■ **WHAT THE TASK ASKS**
An exact copy of the entries is required, with every image omitted.
◆ ◆ ◆ ◆ ◆
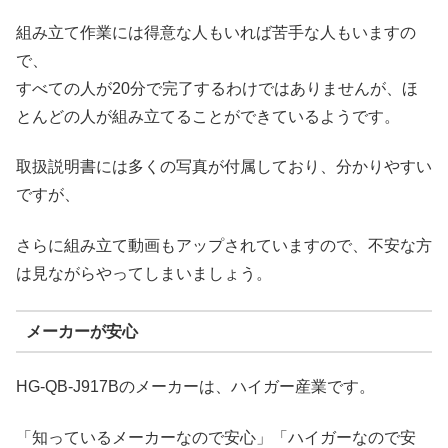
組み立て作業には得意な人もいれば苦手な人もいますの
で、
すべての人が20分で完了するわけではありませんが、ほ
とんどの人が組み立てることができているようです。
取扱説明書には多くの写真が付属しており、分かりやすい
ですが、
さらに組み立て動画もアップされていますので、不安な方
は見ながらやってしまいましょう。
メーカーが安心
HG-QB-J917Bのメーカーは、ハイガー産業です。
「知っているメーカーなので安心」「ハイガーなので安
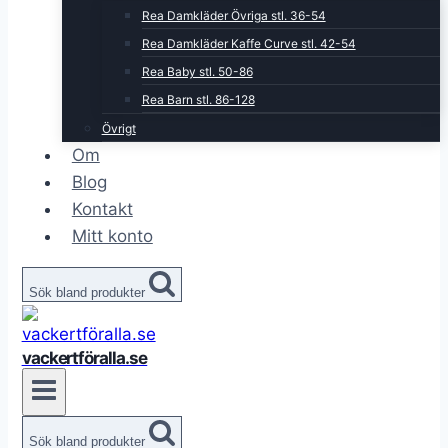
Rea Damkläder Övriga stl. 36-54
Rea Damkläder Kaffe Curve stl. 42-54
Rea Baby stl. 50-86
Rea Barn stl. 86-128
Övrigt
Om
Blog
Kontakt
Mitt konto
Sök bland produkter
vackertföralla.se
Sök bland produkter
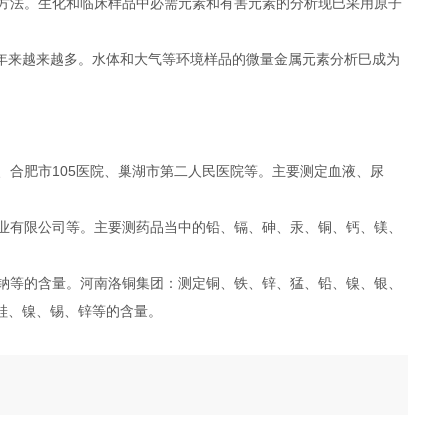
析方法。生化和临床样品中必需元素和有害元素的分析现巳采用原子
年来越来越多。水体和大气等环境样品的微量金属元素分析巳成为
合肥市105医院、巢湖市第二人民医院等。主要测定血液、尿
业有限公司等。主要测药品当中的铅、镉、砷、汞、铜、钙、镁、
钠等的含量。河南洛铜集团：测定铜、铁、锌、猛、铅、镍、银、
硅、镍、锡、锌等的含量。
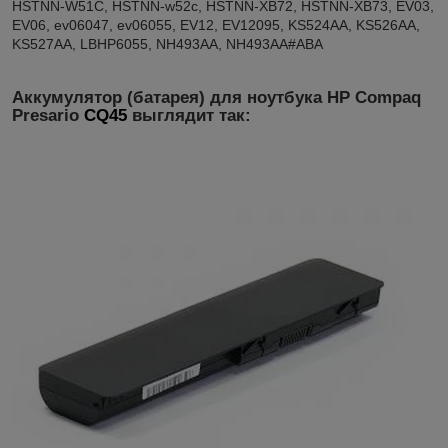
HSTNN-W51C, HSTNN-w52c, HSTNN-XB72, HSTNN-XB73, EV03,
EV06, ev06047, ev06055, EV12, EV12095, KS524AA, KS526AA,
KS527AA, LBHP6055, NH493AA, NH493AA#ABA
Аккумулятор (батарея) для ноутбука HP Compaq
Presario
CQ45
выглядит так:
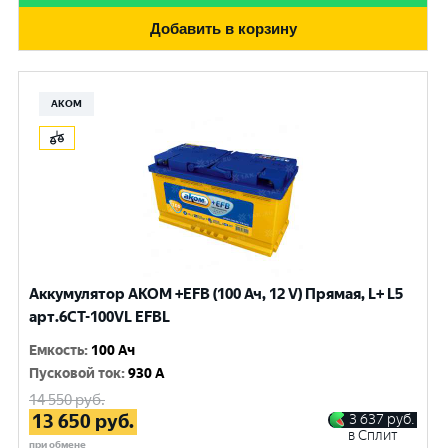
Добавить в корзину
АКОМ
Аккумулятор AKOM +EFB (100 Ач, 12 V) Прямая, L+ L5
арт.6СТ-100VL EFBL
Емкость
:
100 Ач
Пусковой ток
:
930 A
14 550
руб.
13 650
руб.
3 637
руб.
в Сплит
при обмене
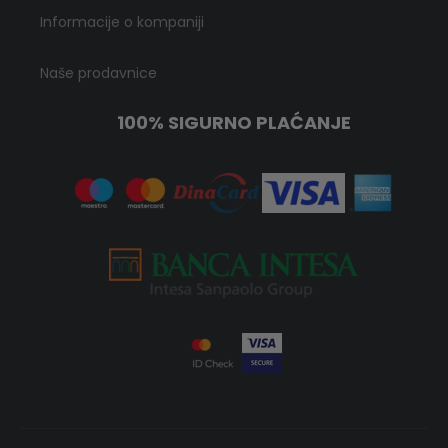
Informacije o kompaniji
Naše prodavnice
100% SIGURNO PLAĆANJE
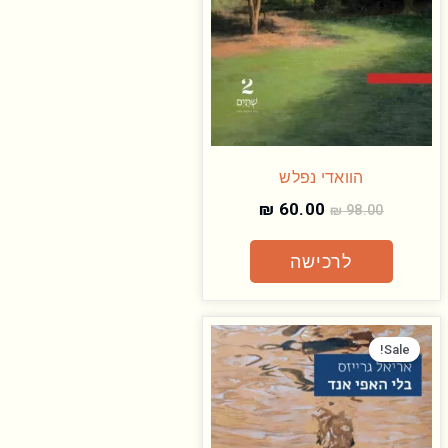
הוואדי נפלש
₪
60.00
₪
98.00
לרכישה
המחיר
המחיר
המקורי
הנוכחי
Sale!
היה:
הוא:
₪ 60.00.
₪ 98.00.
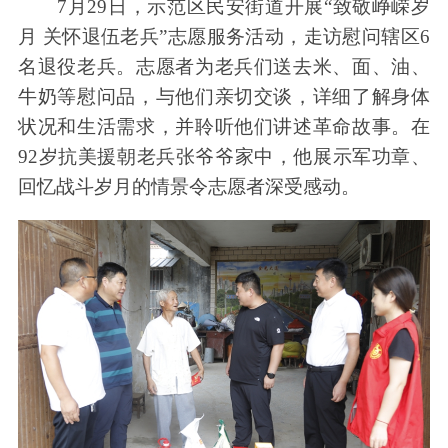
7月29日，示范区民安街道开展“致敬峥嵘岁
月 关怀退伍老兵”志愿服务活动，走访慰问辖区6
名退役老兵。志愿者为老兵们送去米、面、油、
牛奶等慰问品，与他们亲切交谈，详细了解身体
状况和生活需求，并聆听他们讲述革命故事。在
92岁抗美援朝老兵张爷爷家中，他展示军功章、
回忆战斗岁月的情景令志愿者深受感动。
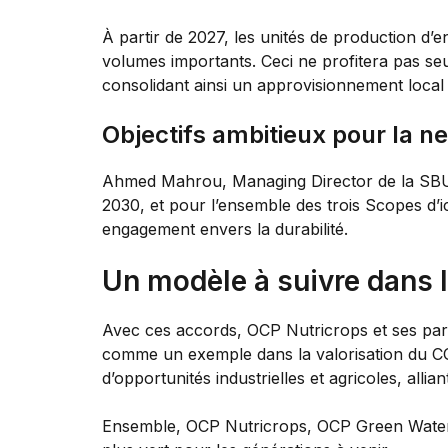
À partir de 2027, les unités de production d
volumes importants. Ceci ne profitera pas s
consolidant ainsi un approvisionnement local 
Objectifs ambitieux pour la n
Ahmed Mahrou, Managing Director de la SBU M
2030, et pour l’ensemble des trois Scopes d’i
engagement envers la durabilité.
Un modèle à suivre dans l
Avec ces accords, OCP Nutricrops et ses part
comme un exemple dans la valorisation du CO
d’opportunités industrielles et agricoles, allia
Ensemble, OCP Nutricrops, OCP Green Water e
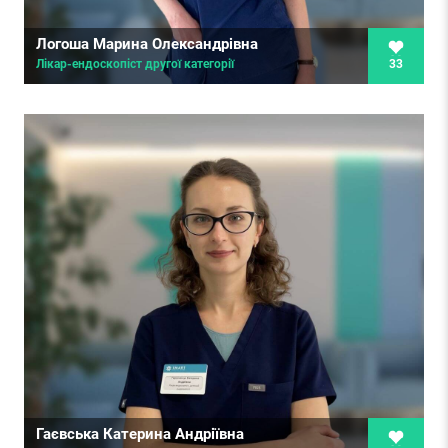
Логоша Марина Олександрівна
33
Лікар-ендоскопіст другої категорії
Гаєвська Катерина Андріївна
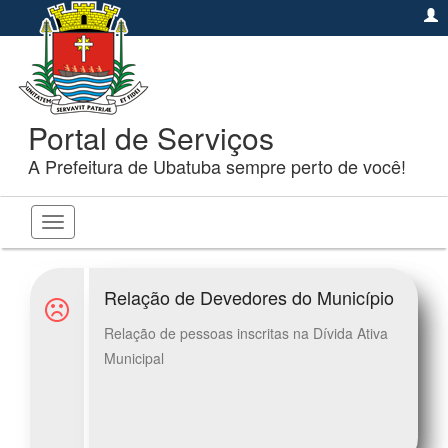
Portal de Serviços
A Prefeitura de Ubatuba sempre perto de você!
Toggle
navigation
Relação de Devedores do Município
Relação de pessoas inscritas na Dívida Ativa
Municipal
◆ ◆ ◆ ◆ ◆
■ **TASK SOLUTION**
組み立て作業には得意な人もいれば苦手な人もいますの
で、
すべての人が20分で完了するわけではありませんが、ほ
とんどの人が組み立てることができているようです。
取扱説明書には多くの写真が付属しており、分かりやすい
ですが、
さらに組み立て動画もアップされていますので、不安な方
は見ながらやってしまいましょう。
メーカーが安心
HG-QB-J917Bのメーカーは、ハイガー産業です。
「知っているメーカーなので安心」「ハイガーなので安
Rea Damkläder Övriga stl. 36-54
Rea Damkläder Kaffe Curve stl. 42-54
Rea Baby stl. 50-86
Rea Barn stl. 86-128
Övrigt
Om
Blog
Kontakt
Mitt konto
Sök bland produkter
vackertföralla.se
Sök bland produkter
析方法。生化和临床样品中必需元素和有害元素的分析现巳采用原子
年来越来越多。水体和大气等环境样品的微量金属元素分析巳成为
合肥市105医院、巢湖市第二人民医院等。主要测定血液、尿
业有限公司等。主要测药品当中的铅、镉、砷、汞、铜、钙、镁、
钠等的含量。河南洛铜集团：测定铜、铁、锌、猛、铅、镍、银、
硅、镍、锡、锌等的含量。
HSTNN-W51C, HSTNN-w52c, HSTNN-XB72, HSTNN-XB73, EV03,
EV06, ev06047, ev06055, EV12, EV12095, KS524AA, KS526AA,
KS527AA, LBHP6055, NH493AA, NH493AA#ABA
Аккумулятор (батарея) для ноутбука HP Compaq
Presario
CQ45
выглядит так:
Добавить в корзину
АКОМ
Аккумулятор AKOM +EFB (100 Ач, 12 V) Прямая, L+ L5
арт.6СТ-100VL EFBL
Емкость
:
100 Ач
Пусковой ток
:
930 A
14 550
руб.
13 650
руб.
3 637
руб.
в Сплит
при обмене
Informacije o kompaniji
Naše prodavnice
100% SIGURNO PLAĆANJE
הוואדי נפלש
₪
60.00
₪
98.00
לרכישה
המחיר
המחיר
המקורי
הנוכחי
Sale!
היה:
הוא:
₪ 60.00.
₪ 98.00.
7月29日，示范区民安街道开展“致敬峥嵘岁
月 关怀退伍老兵”志愿服务活动，走访慰问辖区6
名退役老兵。志愿者为老兵们送去米、面、油、
牛奶等慰问品，与他们亲切交谈，详细了解身体
状况和生活需求，并聆听他们讲述革命故事。在
92岁抗美援朝老兵张爷爷家中，他展示军功章、
回忆战斗岁月的情景令志愿者深受感动。
À partir de 2027, les unités de production d
volumes importants. Ceci ne profitera pas s
consolidant ainsi un approvisionnement local 
Objectifs ambitieux pour la n
Ahmed Mahrou, Managing Director de la SBU M
2030, et pour l’ensemble des trois Scopes d’i
engagement envers la durabilité.
Un modèle à suivre dans l
Avec ces accords, OCP Nutricrops et ses part
comme un exemple dans la valorisation du CO
d’opportunités industrielles et agricoles, allia
Ensemble, OCP Nutricrops, OCP Green Water e
Логоша Марина Олександрівна
33
Лікар-ендоскопіст другої категорії
Гаєвська Катерина Андріївна
Portal de Serviços
A Prefeitura de Ubatuba sempre perto de você!
Toggle
navigation
Relação de Devedores do Município
Relação de pessoas inscritas na Dívida Ativa
Municipal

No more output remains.